The port village of Poros is situated some 12km by road north of Skala. There are some truly unique places to eat and drink here – there are tavernas high up on the hill with views over the port and across to Ithaka and even a café bar on the port in a cave. There’s a nice walk along the seafront of Poros to the Blue Flag awarded Ragia beach – the beach is stony and the gradient of the seabed is steep and drops off quickly, but the water here is fresh and clear. Up through the gorge out of the west side of Poros towards Tzanata, is a well-preserved Mycenaean era (1350BC) Tholos Tomb which was excavated between 1992-1994; the dating of this tomb suggests a link with Homer’s Ithaka and the hero Odysseus.

The Holy Snakes of the Virgin Mary
Markopoulo bell tower
Markopoulo bell tower

The myth surrounding these small grey and black snakes, which have a cross on their heads and cross shaped tongues comes from the year 1705, when the monastery in the village of Markopoulo was attacked by pirates. The nuns who inhabited the monastery at the time prayed to the Virgin Mary for protection. Their prayers were answered when snakes appeared and scared off the raiders who never returned again.
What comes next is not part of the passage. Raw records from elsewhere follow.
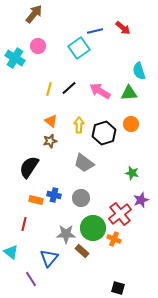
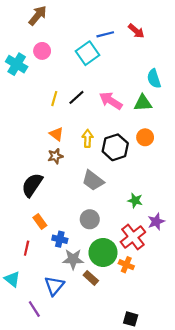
green star: (132, 173) -> (135, 200), moved
blue cross: (54, 195) -> (60, 239), moved
orange rectangle: (36, 200) -> (40, 221), turned 40

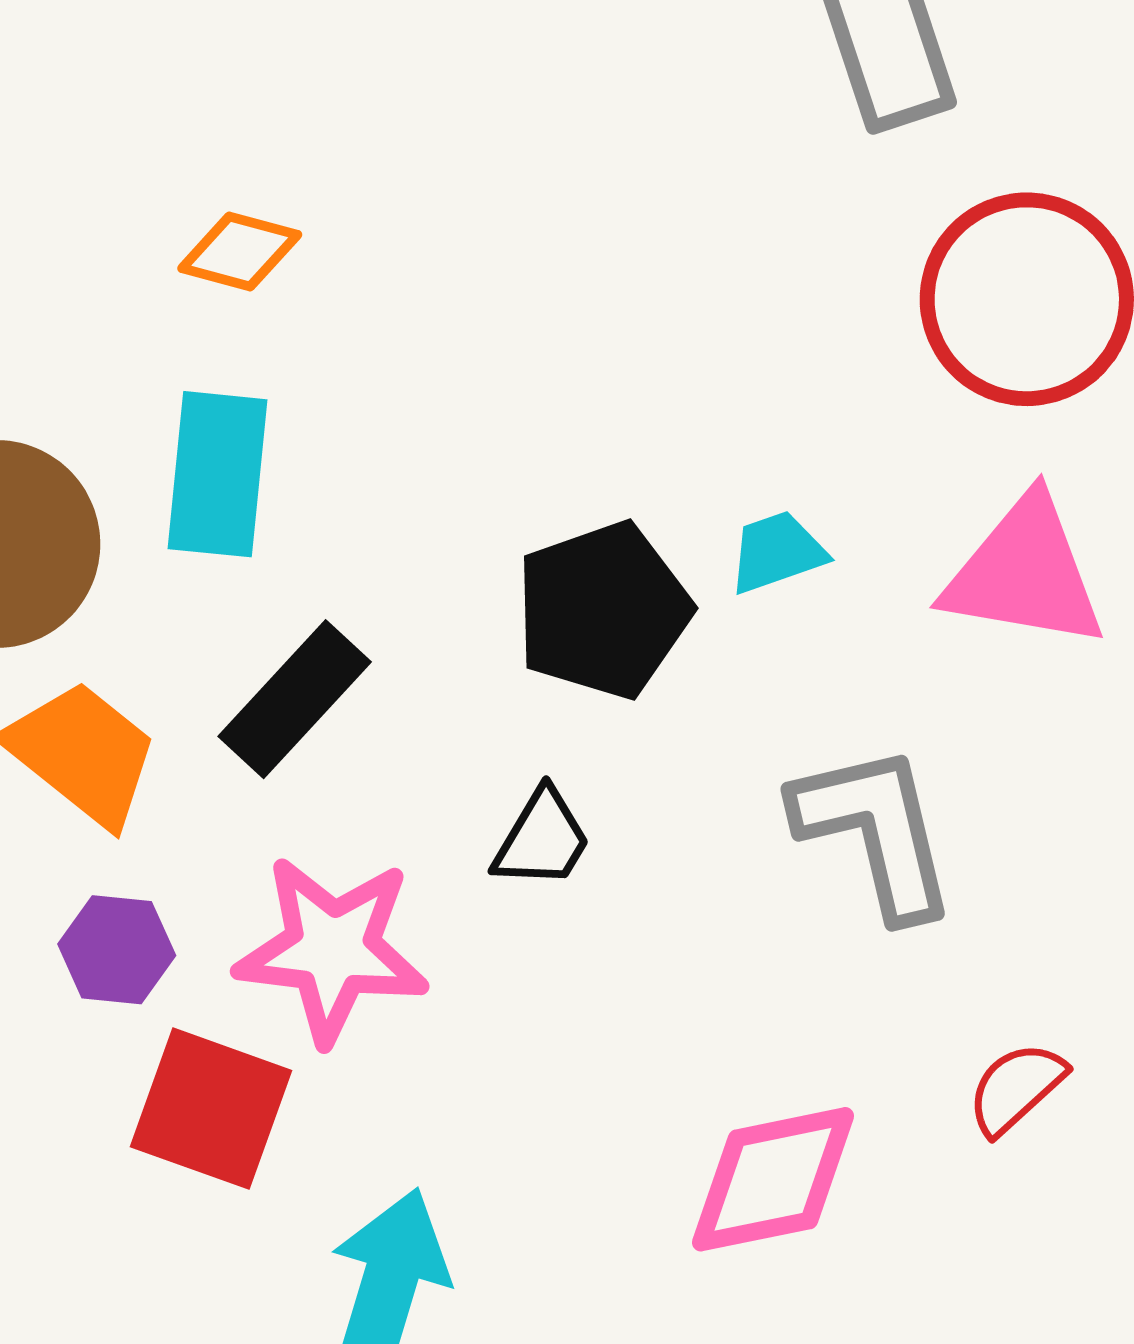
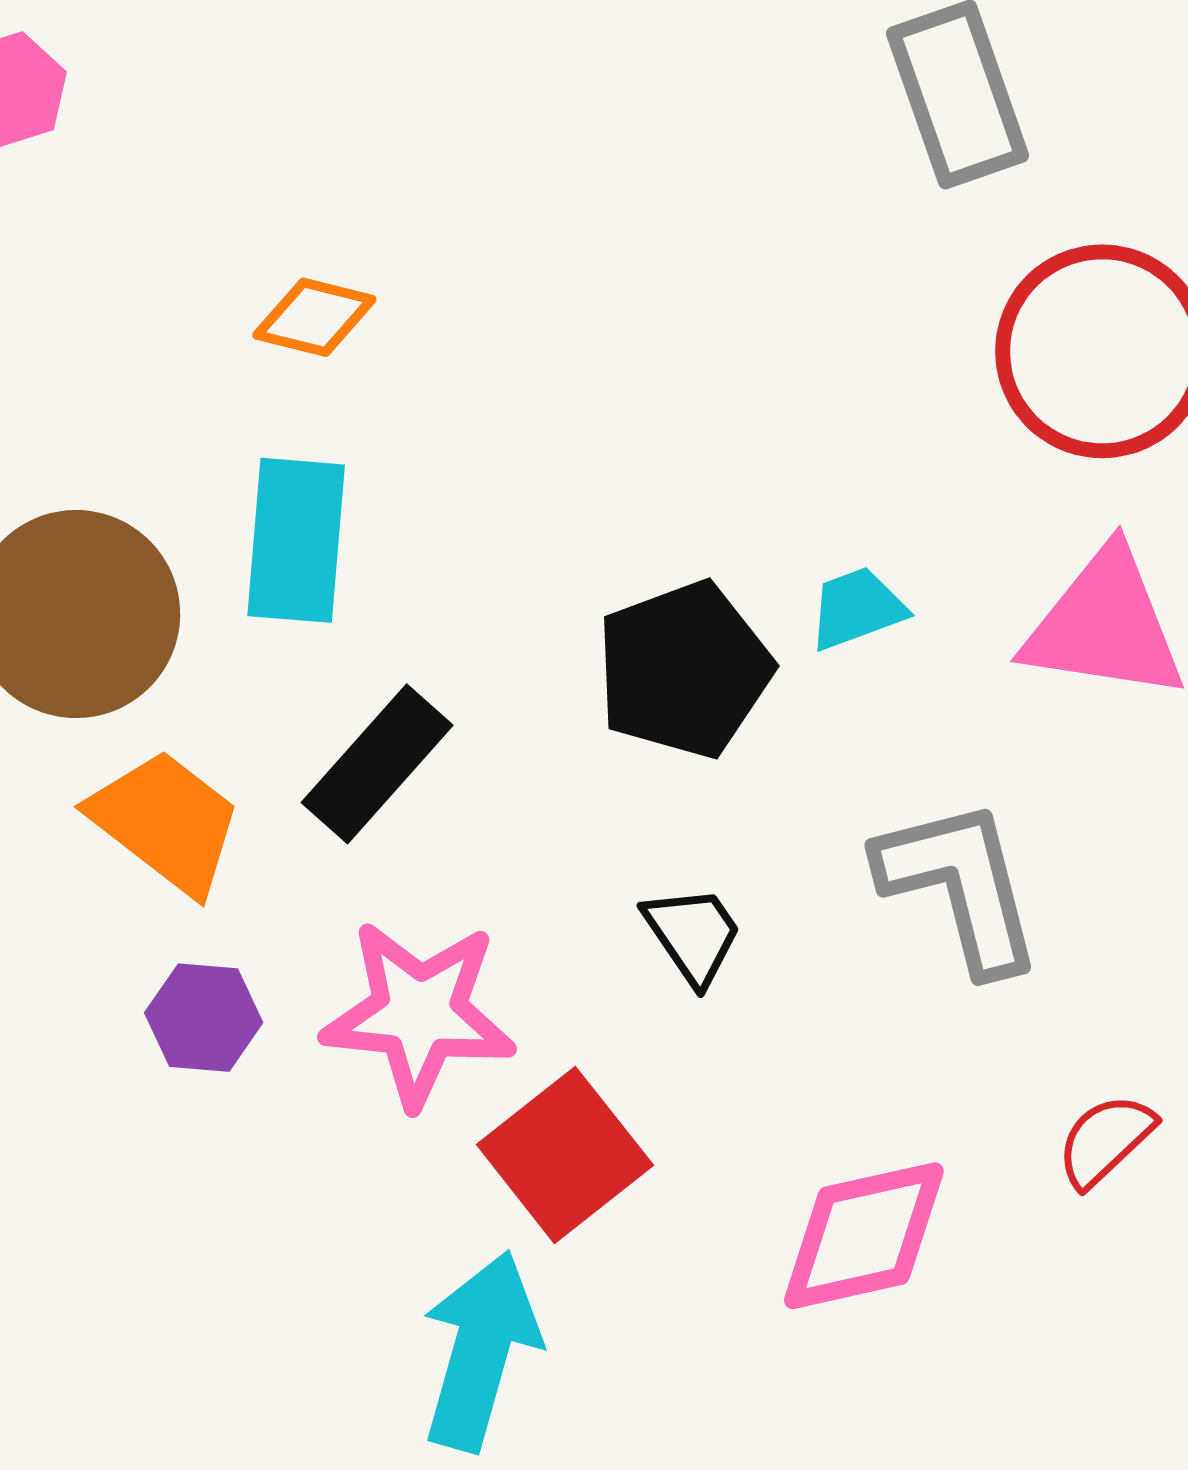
black trapezoid: (542, 839) -> (693, 935), moved, turned -64
red square: (211, 1109) -> (565, 1155), moved, turned 33

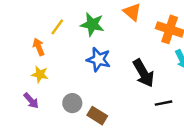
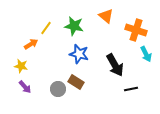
orange arrow: (39, 47) -> (31, 44), turned 80
yellow star: (40, 74) -> (21, 66), moved
brown rectangle: (97, 116) -> (76, 82), moved

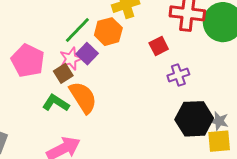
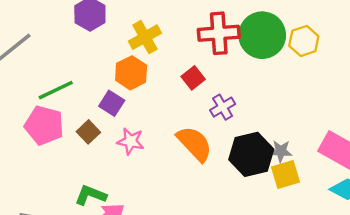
green line: (77, 30) -> (56, 90), moved, turned 32
pink star: (71, 59) -> (131, 141), moved, turned -30
orange semicircle: (83, 97) -> (194, 144), moved
green L-shape: (56, 103) -> (91, 195), moved

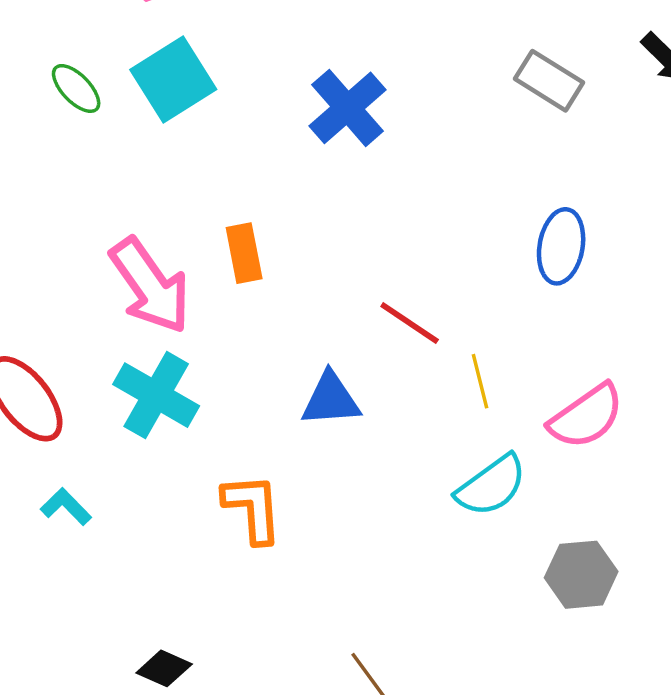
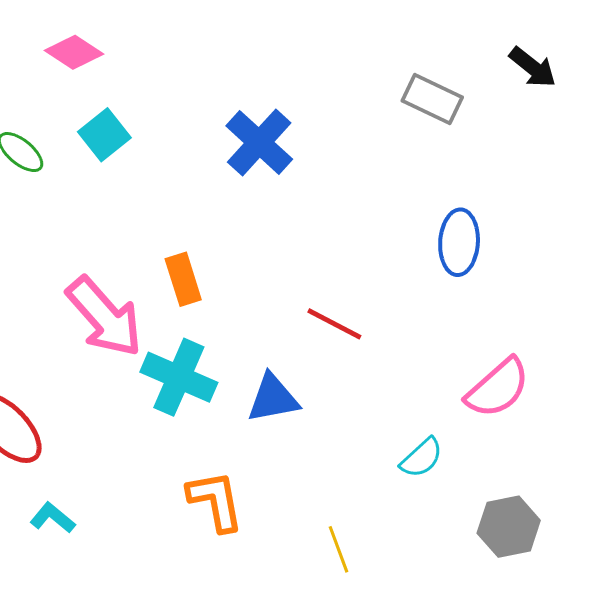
cyan square: (173, 79) -> (104, 135), size x0.7
yellow line: (480, 381) -> (339, 549), moved
cyan cross: (156, 395) -> (179, 377), moved
cyan semicircle: (491, 486) -> (422, 458), size x0.7

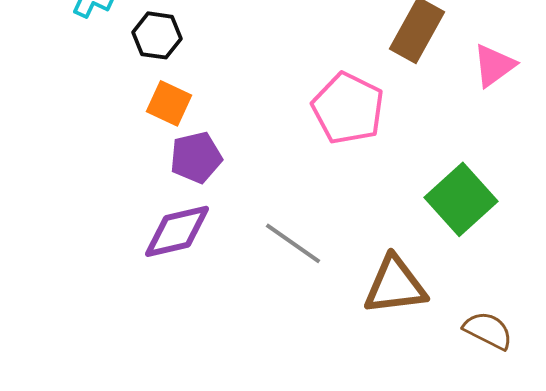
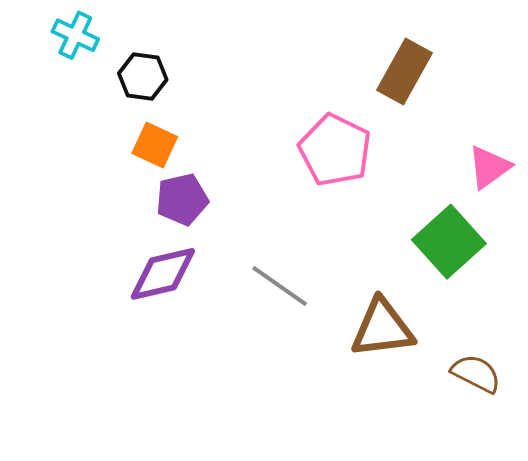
pink triangle: (494, 65) -> (489, 167), moved

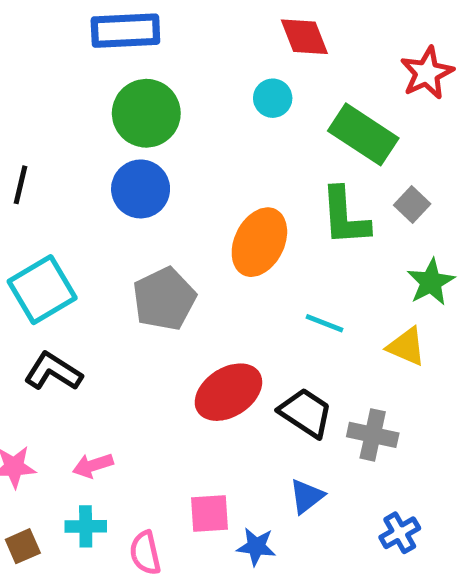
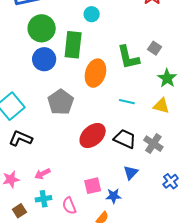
green rectangle: (363, 134) -> (73, 45), moved, turned 72
gray cross: (373, 435) -> (153, 144), turned 30

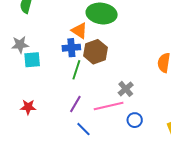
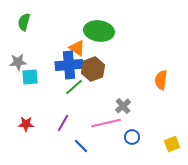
blue cross: (71, 48) -> (69, 65), size x1.5
green line: (76, 70) -> (74, 87), turned 30
purple line: (75, 104) -> (63, 123), moved

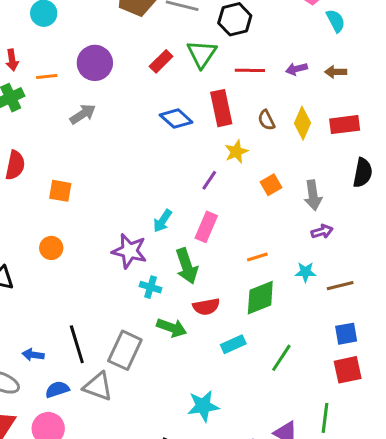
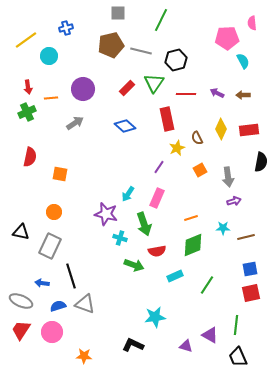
purple arrow: (296, 69) -> (217, 93), turned 40
blue diamond: (176, 119) -> (125, 126), moved
brown semicircle: (266, 120) -> (197, 138), moved
gray rectangle: (125, 350) -> (50, 246), moved

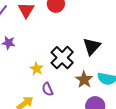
Every year between the 5th and 15th August the holy snakes appear at the church of Panagia of Langouvarda on the site of a monastery, established as a nunnery and dedicated to Our Lady of Langouvarda.

It has been documented by the locals that the snakes did not appear during World War II and the devastating earthquake of 1953; they now believe that if they fail to appear before 15th August that something bad will happen.

The Feast of the Dormition of the Virgin Mary takes place on August 15th.

There is a snake festival in the village of Markopoulo on August 14th & 15th and it is a popular event with Greeks from all over the world descending on Kefalonia to celebrate this remarkable phenomenon. Definitely worth a visit if you’re holidaying on the island during this time.